*** Opening SOURCE DOCUMENT ***
11th round: Mark Montgomery

RHP, Longwood University (Farmville, VA), 359th overall

The Yankees have had some success with college relievers that have the ability to move fast through the system a la David Robertson and Montgomery is very much cut from the same cloth. Featuring a devastating slider that helped Montgomery wipe out every lower level of the minors before reaching Triple-A, it's possible that he becomes the first of this draft class to see the majors as early as this season. Montgomery faced real adversity for the first time in 2013 after reports from Yankees vice president Mark Newman suggested that the club was not happy with the shape that Montgomery showed up to camp in. He pitched to a 3.38 ERA in 45.1 innings.

Montgomery has fared a little better in his second trip through the International League with a 2.25 ERA in 20 innings so far this season. He hasn't been the dominant reliever that he was at every level prior to Triple-A again just yet, but better results are heartening. It's possible that reliever turnover could lead to an opportunity for Montgomery in the Bronx later this season. Quickly moving up through the system, as you would expect from a college draftee, has left him only one step away.

14th round: Rookie Davis

RHP, Dixon HS (Holly Ridge, NC), 449th overall

Rookie Davis received a $550,000 signing bonus after he fell to them in the 14th round of the 2011 draft. He put up monster numbers for Dixon High School, but teams higher in the draft passed on his monetary requests, allowing the Yankees to pick him up later. He was committed to playing baseball at East Carolina University before signing on to begin his professional career as a Yankee.

Davis started 13 games in 2013 with the Staten Island Yankees, pitching to a 1.90 ERA in 52 innings. After starting the 2014 season off with the Charleston RiverDogs, Davis has a 4.58 ERA in 35.1 innings. He has struck out 30 and allowed just one home run across that span. Davis only turned 21 in April of this year, so there is no real rush in getting him through the minor league levels.

16th round: Branden Pinder

RHP, Long Beach State (Long Beach, CA), 509th overall

Pinder was a starter-turned-reliever that saw his velocity increase upon a move to the bullpen, like many do. Like fellow 2011 draftee Montgomery, the slider is one of Pinder's dangerous weapons to go along with his 95+ mph fastball. Pinder struggled between HIgh-A Tampa and Double-A Trenton a year ago, but found plenty of success against Eastern League hitters to begin his 2014 season. In 16 innings this season with Trenton, Pinder pitched to a 0.56 ERA with 18 strikeouts. He held opposing hitters to a .130 batting average against him. The Yankees promoted him to Triple-A Scranton/Wilkes-Barre, where he has a 3.18 ERA in just 5.2 innings. Obviously far too small of a sample size to make any real declarations about his performance. If Pinder continues to pitch at the level he did with the Thunder, he could be in line for a call-up to the majors later on this season.

20th round: Dan Camarena

LHP, Cathedral Catholic HS (San Diego, CA), 629th overall

Camarena was committed to the University of San Diego when his favorite team drafted him in the 20th round of the 2011 draft. Although Camarena does not feature overpowering velocity with his high-80s to low-90s fastball, what Camarena does bring to the table is exquisite control of his arsenal. If he is to make it to the majors, that will be his calling card. With the Charleston RiverDogs last season, Camarena pitched to a 4.42 ERA in 112 innings. He's been bumped up to High-A Tampa this season where he has a 2.47 ERA in 47.1 innings, holding batters to a .253 batting average against him. In his most recent outing, Camarena pitched five hitless innings before departing after six innings of one-hit ball.

It's still too soon to judge this draft just yet, but there are a lot of promising players that could end up as big players for the big league club. Bird's breakout season allowed his prospect stock to rise into the Top 10 conversation and Dante Bichette's resurgence hopefully means that his prospect status isn't ready to die just yet. Mark Montgomery and Branden Pinder could both be valuable bullpen options as early as later on this season. There is a lot of reason to hope among the names from this draft. It's just a matter of waiting to see if they can perform well enough to make it from prospect to big leaguer successfully.
*** Closing SOURCE DOCUMENT ***
*** Opening DATA SUPPLIED ***
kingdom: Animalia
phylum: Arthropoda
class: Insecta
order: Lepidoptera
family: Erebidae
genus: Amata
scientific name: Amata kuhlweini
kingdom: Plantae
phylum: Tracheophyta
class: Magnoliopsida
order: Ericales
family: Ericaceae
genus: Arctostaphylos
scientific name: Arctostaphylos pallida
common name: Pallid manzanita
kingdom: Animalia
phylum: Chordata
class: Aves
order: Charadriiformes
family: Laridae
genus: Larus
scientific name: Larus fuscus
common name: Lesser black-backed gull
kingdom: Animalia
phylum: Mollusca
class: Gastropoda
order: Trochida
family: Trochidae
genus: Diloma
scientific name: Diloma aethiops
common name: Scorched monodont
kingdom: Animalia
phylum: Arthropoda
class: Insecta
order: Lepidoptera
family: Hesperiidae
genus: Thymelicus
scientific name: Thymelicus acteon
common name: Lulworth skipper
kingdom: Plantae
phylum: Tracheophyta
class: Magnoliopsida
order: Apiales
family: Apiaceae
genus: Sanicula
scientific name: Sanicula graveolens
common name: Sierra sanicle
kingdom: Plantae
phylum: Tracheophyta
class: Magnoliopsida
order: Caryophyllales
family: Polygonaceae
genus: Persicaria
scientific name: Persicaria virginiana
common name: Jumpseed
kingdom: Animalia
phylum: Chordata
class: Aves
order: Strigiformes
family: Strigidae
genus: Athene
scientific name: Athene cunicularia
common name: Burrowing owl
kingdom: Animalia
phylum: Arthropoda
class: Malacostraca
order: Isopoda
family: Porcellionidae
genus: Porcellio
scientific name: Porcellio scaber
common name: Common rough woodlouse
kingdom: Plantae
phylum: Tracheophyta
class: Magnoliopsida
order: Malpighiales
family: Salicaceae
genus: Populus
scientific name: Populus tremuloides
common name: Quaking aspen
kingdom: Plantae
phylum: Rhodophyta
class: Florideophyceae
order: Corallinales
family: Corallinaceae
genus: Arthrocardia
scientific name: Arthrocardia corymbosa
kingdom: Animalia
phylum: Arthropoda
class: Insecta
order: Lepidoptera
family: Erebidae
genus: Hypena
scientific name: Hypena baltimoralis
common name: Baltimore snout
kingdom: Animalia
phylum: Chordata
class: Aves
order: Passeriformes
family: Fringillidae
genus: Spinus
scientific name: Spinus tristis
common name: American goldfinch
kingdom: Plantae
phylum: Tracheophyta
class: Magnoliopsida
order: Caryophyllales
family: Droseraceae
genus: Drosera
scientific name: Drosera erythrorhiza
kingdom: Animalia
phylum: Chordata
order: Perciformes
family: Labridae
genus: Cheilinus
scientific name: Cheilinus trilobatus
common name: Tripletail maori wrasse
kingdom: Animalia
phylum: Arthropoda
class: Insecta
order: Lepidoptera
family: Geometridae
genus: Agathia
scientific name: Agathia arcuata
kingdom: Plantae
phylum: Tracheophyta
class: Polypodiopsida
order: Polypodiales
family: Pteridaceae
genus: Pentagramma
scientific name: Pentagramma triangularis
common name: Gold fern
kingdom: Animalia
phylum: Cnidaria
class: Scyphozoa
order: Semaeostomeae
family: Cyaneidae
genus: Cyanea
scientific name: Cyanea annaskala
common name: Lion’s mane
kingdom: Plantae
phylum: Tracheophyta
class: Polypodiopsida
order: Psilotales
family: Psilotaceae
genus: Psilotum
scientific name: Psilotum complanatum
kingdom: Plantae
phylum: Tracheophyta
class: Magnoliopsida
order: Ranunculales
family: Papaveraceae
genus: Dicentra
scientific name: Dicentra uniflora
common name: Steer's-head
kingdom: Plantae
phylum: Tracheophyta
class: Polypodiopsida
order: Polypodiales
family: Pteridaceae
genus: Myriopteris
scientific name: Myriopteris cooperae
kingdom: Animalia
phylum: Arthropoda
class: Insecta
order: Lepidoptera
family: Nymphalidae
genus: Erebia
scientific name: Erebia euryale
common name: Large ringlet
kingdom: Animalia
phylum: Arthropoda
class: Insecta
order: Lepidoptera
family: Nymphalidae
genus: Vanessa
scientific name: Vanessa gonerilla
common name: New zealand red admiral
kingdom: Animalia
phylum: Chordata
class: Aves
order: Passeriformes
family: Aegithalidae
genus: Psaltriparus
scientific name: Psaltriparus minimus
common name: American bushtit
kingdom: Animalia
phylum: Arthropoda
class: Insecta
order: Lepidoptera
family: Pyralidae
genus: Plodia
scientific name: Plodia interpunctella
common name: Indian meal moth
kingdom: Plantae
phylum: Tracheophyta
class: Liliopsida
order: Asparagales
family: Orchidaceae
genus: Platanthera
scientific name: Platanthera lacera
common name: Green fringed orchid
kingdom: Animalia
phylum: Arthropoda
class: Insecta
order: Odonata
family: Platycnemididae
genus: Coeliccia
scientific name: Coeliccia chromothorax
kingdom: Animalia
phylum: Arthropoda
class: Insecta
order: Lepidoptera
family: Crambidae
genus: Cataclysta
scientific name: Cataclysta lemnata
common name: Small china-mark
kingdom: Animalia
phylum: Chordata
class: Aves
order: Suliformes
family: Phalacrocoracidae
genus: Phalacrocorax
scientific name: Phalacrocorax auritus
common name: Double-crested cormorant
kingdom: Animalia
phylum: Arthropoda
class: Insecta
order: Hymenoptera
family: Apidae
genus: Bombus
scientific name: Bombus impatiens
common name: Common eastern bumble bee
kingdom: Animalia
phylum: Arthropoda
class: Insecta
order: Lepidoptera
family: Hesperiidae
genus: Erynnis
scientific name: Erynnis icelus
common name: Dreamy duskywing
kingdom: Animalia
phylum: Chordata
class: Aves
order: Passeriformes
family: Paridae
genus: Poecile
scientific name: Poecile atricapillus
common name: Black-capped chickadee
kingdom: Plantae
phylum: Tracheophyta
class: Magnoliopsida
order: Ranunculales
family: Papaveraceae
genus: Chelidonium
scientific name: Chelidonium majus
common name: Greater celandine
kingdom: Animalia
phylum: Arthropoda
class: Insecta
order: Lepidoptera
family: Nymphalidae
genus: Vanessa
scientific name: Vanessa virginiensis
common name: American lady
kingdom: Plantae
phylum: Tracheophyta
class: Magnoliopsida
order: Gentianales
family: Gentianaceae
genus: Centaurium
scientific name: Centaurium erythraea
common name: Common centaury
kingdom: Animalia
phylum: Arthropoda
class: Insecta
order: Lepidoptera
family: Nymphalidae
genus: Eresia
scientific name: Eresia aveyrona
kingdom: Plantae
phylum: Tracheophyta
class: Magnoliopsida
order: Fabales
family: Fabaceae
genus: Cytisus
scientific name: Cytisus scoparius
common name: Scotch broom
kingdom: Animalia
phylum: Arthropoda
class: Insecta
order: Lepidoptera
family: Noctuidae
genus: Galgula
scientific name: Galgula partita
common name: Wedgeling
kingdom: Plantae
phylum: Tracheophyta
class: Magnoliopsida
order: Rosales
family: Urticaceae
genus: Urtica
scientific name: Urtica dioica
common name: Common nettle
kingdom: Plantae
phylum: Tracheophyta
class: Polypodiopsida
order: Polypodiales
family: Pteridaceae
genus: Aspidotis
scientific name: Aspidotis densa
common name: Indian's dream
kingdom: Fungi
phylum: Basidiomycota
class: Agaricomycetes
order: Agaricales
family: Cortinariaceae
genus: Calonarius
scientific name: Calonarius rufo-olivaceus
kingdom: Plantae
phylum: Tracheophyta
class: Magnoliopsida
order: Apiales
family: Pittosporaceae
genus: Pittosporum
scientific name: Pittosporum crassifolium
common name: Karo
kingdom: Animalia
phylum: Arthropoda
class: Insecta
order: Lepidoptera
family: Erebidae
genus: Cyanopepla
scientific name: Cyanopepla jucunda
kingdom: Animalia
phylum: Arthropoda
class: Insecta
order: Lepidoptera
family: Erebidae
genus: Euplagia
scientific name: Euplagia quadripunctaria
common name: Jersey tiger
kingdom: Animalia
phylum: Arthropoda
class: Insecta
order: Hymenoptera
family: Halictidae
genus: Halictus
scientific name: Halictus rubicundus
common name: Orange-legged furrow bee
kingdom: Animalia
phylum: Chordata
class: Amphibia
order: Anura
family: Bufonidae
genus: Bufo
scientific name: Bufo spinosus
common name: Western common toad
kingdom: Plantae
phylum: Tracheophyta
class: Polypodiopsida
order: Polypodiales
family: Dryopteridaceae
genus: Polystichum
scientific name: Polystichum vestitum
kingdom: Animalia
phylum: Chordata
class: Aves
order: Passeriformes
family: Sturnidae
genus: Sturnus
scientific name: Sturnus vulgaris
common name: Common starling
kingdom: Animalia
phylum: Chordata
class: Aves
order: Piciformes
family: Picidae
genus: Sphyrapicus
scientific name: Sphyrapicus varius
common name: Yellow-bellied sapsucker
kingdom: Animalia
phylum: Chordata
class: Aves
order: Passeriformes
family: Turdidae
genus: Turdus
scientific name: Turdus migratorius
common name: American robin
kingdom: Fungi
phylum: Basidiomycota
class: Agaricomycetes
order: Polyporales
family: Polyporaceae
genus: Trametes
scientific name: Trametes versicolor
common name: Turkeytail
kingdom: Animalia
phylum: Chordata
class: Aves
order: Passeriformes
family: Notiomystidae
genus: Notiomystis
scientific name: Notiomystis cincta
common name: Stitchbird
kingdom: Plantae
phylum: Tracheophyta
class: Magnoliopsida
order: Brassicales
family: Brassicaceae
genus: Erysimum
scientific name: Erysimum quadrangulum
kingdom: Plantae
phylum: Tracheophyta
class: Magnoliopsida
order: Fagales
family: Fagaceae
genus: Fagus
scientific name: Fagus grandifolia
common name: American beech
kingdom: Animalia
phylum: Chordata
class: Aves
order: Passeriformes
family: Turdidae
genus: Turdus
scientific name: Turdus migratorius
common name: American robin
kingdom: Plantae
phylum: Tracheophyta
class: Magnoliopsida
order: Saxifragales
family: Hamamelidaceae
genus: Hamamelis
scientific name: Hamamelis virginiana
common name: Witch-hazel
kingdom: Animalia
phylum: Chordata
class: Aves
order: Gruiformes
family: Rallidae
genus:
*** Closing DATA SUPPLIED ***
**REQUIREMENT A**
From the draft article, extract the passage starting at "RHP, Longwood University" and ending at "in 45.1 innings.".
**REQUIREMENT B**
Name every player who has a section heading in the draft article.
**REQUIREMENT C**
According to the draft article, what signing bonus did Rookie Davis receive?
The rows have no connection to the draft article.

**TASK RESULT A**
RHP, Longwood University (Farmville, VA), 359th overall

The Yankees have had some success with college relievers that have the ability to move fast through the system a la David Robertson and Montgomery is very much cut from the same cloth. Featuring a devastating slider that helped Montgomery wipe out every lower level of the minors before reaching Triple-A, it's possible that he becomes the first of this draft class to see the majors as early as this season. Montgomery faced real adversity for the first time in 2013 after reports from Yankees vice president Mark Newman suggested that the club was not happy with the shape that Montgomery showed up to camp in. He pitched to a 3.38 ERA in 45.1 innings.

**TASK RESULT B**
Mark Montgomery, Rookie Davis, Branden Pinder, Dan Camarena

**TASK RESULT C**
$550,000